(Data extracted from a collection)
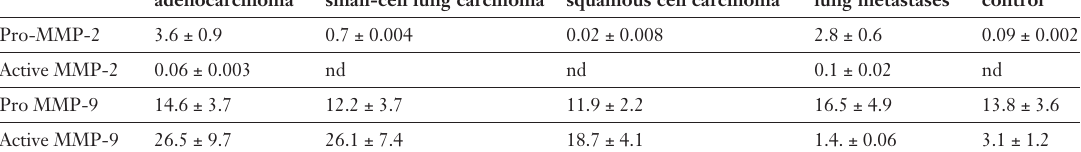
Representative gelatine zymography for six characteristic bronchial washings obtained from patients with extrapul- monary primary tumours.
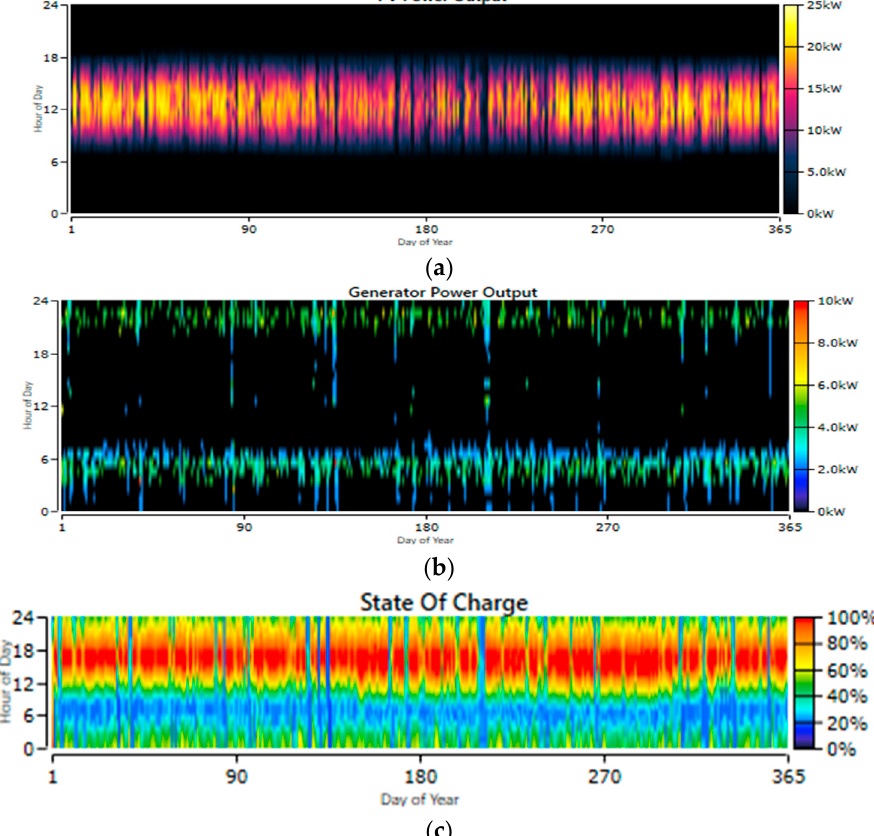
Figure 14. Yearly power delivering status. ( a ) PV system, ( b ) diesel generator, ( c ) battery.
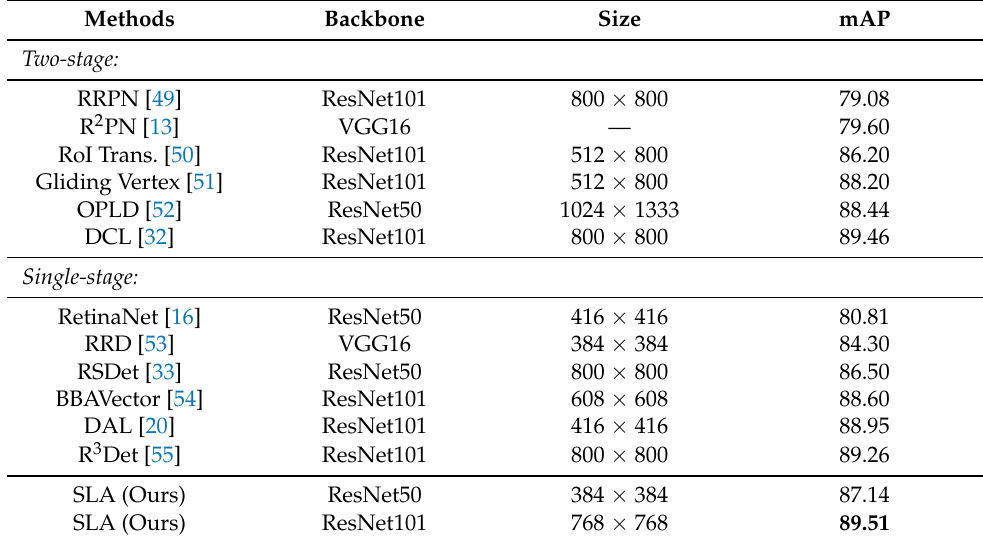
Table 5. Comparisons with other methods on HRSC2016 dataset.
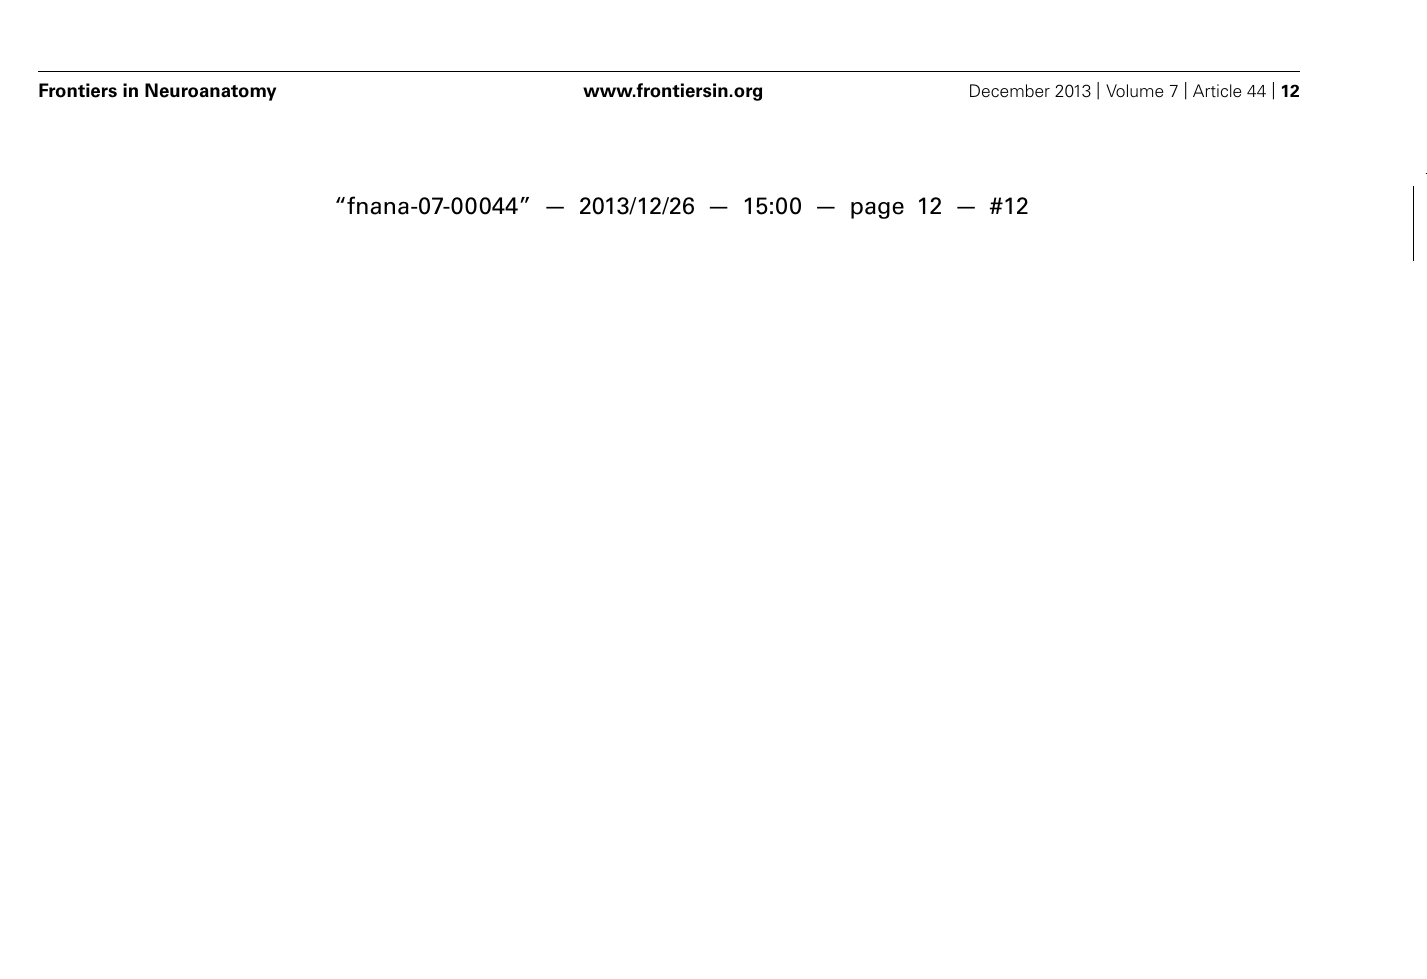
FIGURE 8 |Treatment with CNTF or C16 reduced the number of apoptotic neural cells in the brain cortex and spinal cord. (A–H) Caspase-3 immunostaining, counterstained with hematoxylin, bar = 100 μ m. [ (A,C,E,G) : coronal sections of brain motor cortex; (B,D,F,H) : traverse sections through anterior horn of lumbar spinal cord]. At week 2 post-immunization, vehicle-treated EAE rats (A) : many caspase-3 labeled apoptotic neural cells appeared in the hindlimb area of the motor cortex; (B) plenty of caspase-3 labeled apoptotic neural cells appeared in the anterior horn of the spinal cord). In CNTF − (C,D) , C16 − (E,F) , and C16 + CNTF-treated (G,H) rats, the density of caspase-3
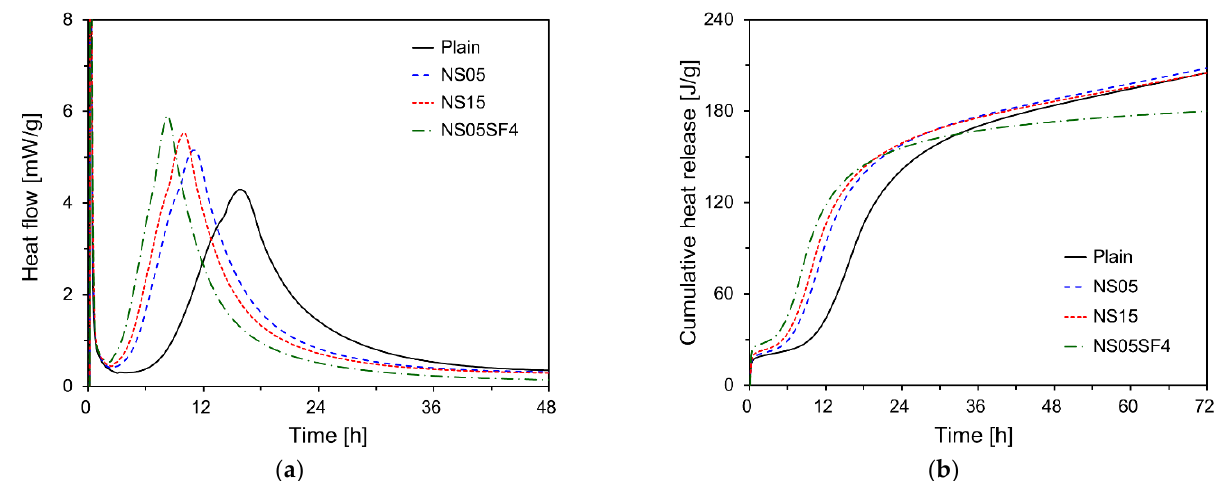
Figure 6. ( a ) Hydration heat flow and ( b ) cumulative heat release.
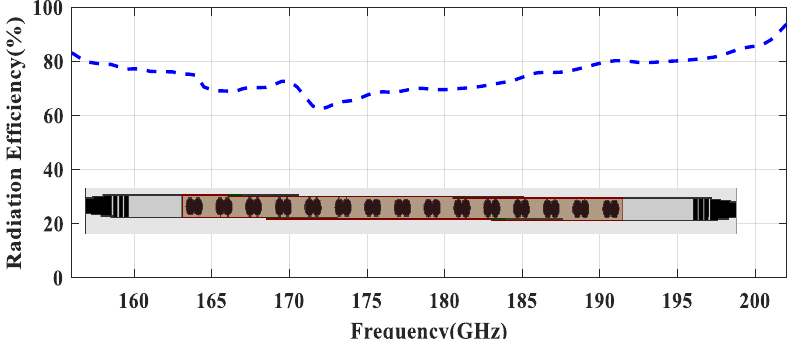
Figure 7. Simulated radiation efficiency versus frequency. Table 1. Performance comparison with the prior literature. Figure 6. Simulated main beam angles and gain versus frequency.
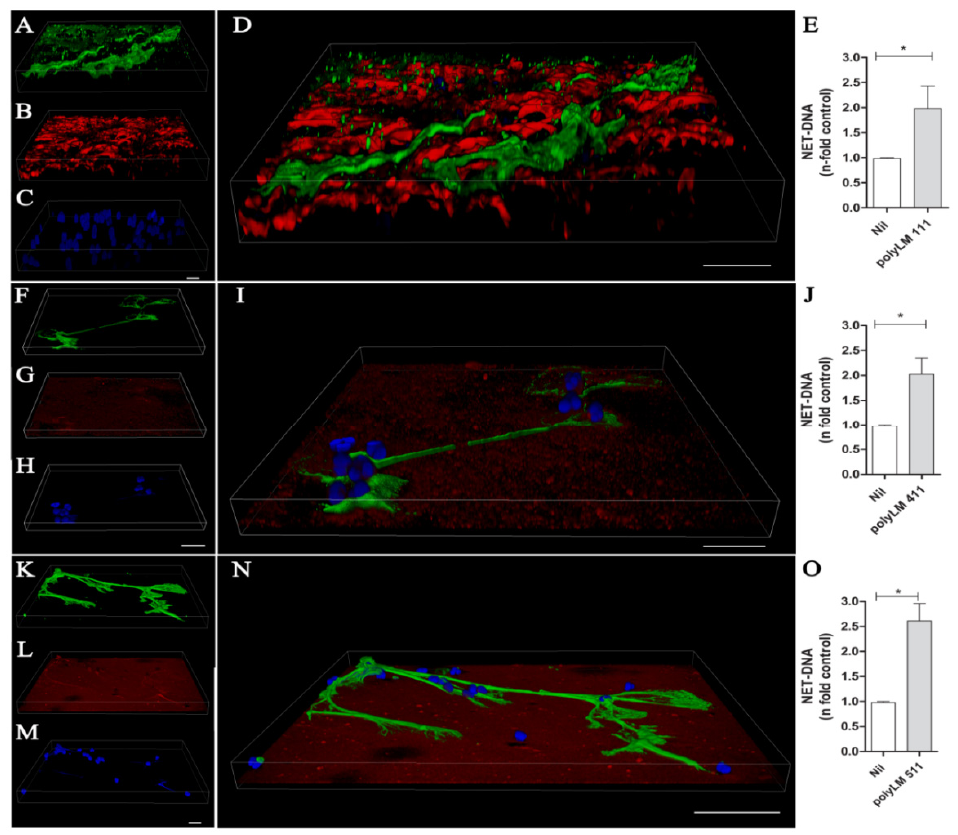
Figure 5. Polymerized laminins (polyLM) 111, 411, and 511 trigger NET release. Neutrophils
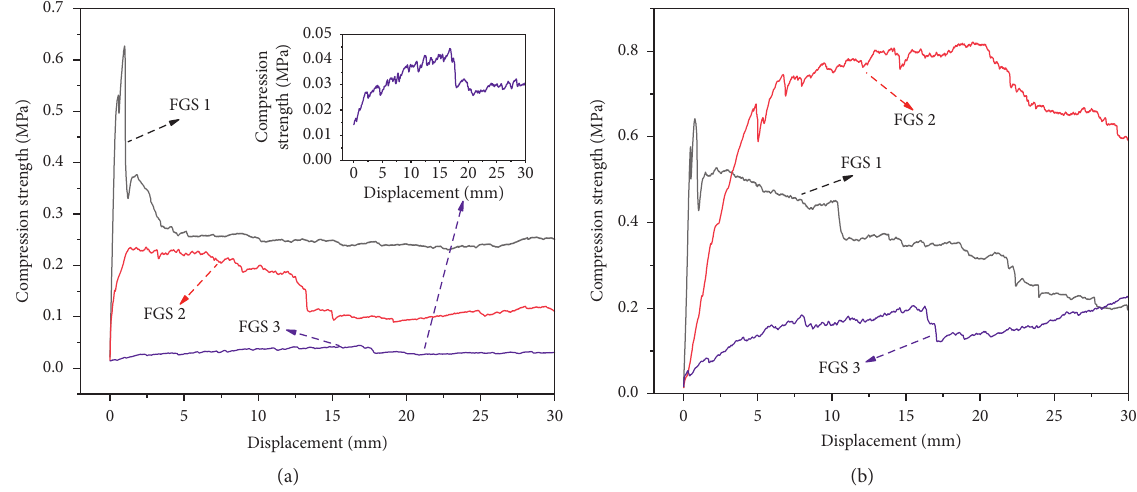
Figure 13: Compressive strength-displacement curve for OPC foam cement filling materials. (a) 1d, (b) 7d.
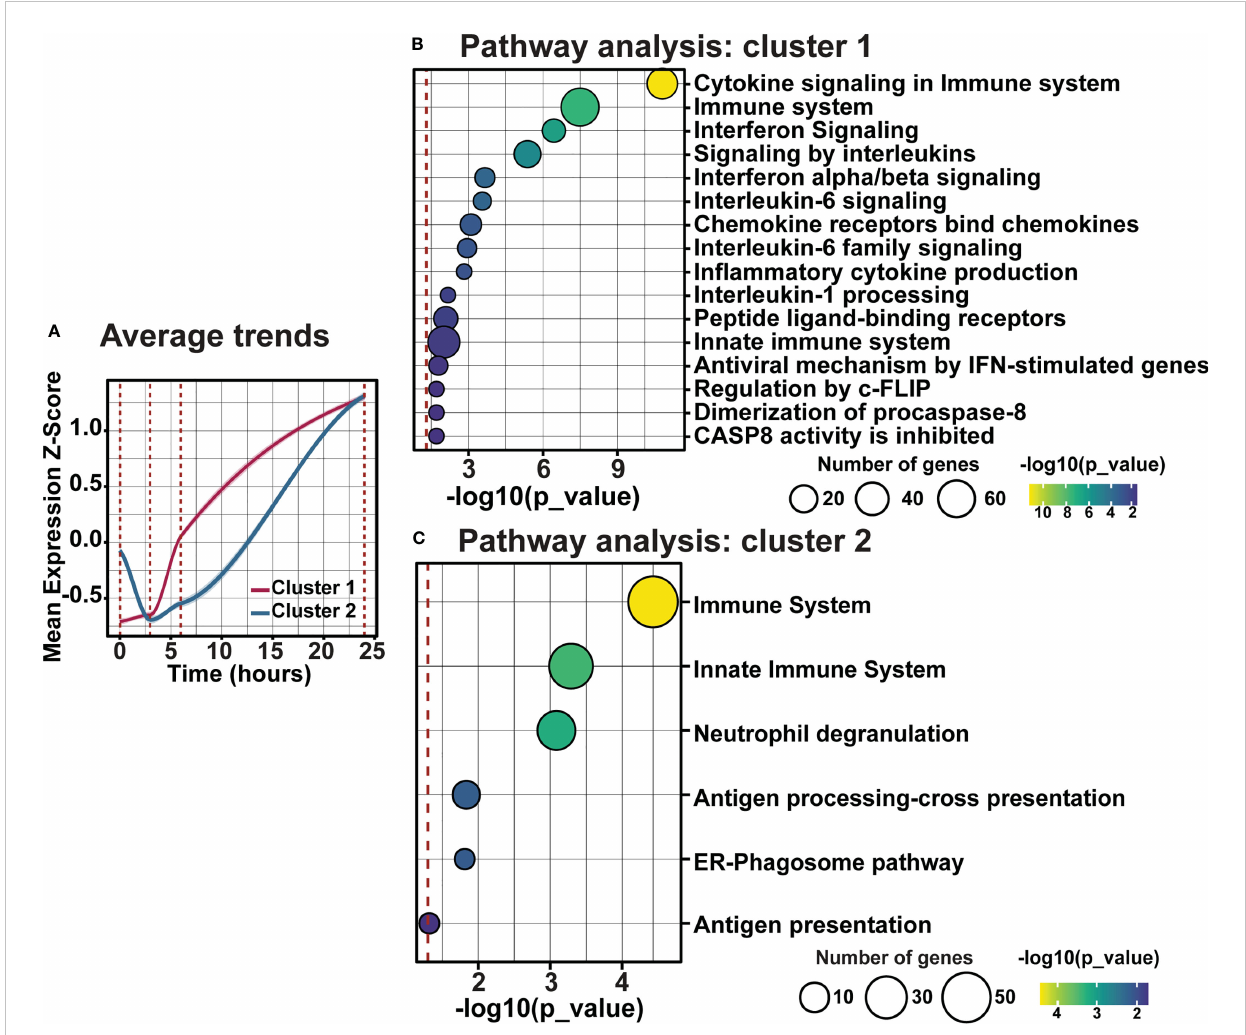
(Figure 10Aiv; black arrow). In comparison, strong miR-124-3p labelling was present in the outer limiting membrane (OLM) in DR controls, with weaker labelling in the ONL and INL, however by 3h- PD labelling in the OLM appeared to decrease while INL labelling was stronger in appearance (Figures 10Bi-iv). In support of predicted target locations, both miR-155-5p and miR-124-3p were found to be expressed in photoreceptors and cells of the inner retina. Levels of miRNA were further quanti fi ed by qRT-PCR across the early and late photo-oxidative damage with miR-155-5p expression found to signi fi cantly increase in expression between 12h-PD to 5d-PD compared to DR controls (Figure 10C, p < 0.05). No change was found in the expression of miR-124-3p across any time point (Figure 10D, p > 0.05 ). Finally, to determine the overall potential strength of miR-124-3p and miR-155-5p interactions across photo-oxidative damage, miRNA target enrichment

_Problem to solve:_ Only an exact copy of the records, free of images, belongs in the answer.

_Result of this task:_
Representative gelatine zymography for six characteristic bronchial washings obtained from patients with extrapul- monary primary tumours.
Figure 14. Yearly power delivering status. ( a ) PV system, ( b ) diesel generator, ( c ) battery.
Table 5. Comparisons with other methods on HRSC2016 dataset.
FIGURE 8 |Treatment with CNTF or C16 reduced the number of apoptotic neural cells in the brain cortex and spinal cord. (A–H) Caspase-3 immunostaining, counterstained with hematoxylin, bar = 100 μ m. [ (A,C,E,G) : coronal sections of brain motor cortex; (B,D,F,H) : traverse sections through anterior horn of lumbar spinal cord]. At week 2 post-immunization, vehicle-treated EAE rats (A) : many caspase-3 labeled apoptotic neural cells appeared in the hindlimb area of the motor cortex; (B) plenty of caspase-3 labeled apoptotic neural cells appeared in the anterior horn of the spinal cord). In CNTF − (C,D) , C16 − (E,F) , and C16 + CNTF-treated (G,H) rats, the density of caspase-3
Figure 6. ( a ) Hydration heat flow and ( b ) cumulative heat release.
Figure 7. Simulated radiation efficiency versus frequency. Table 1. Performance comparison with the prior literature. Figure 6. Simulated main beam angles and gain versus frequency.
Figure 5. Polymerized laminins (polyLM) 111, 411, and 511 trigger NET release. Neutrophils
Figure 13: Compressive strength-displacement curve for OPC foam cement filling materials. (a) 1d, (b) 7d.
(Figure 10Aiv; black arrow). In comparison, strong miR-124-3p labelling was present in the outer limiting membrane (OLM) in DR controls, with weaker labelling in the ONL and INL, however by 3h- PD labelling in the OLM appeared to decrease while INL labelling was stronger in appearance (Figures 10Bi-iv). In support of predicted target locations, both miR-155-5p and miR-124-3p were found to be expressed in photoreceptors and cells of the inner retina. Levels of miRNA were further quanti fi ed by qRT-PCR across the early and late photo-oxidative damage with miR-155-5p expression found to signi fi cantly increase in expression between 12h-PD to 5d-PD compared to DR controls (Figure 10C, p < 0.05). No change was found in the expression of miR-124-3p across any time point (Figure 10D, p > 0.05 ). Finally, to determine the overall potential strength of miR-124-3p and miR-155-5p interactions across photo-oxidative damage, miRNA target enrichment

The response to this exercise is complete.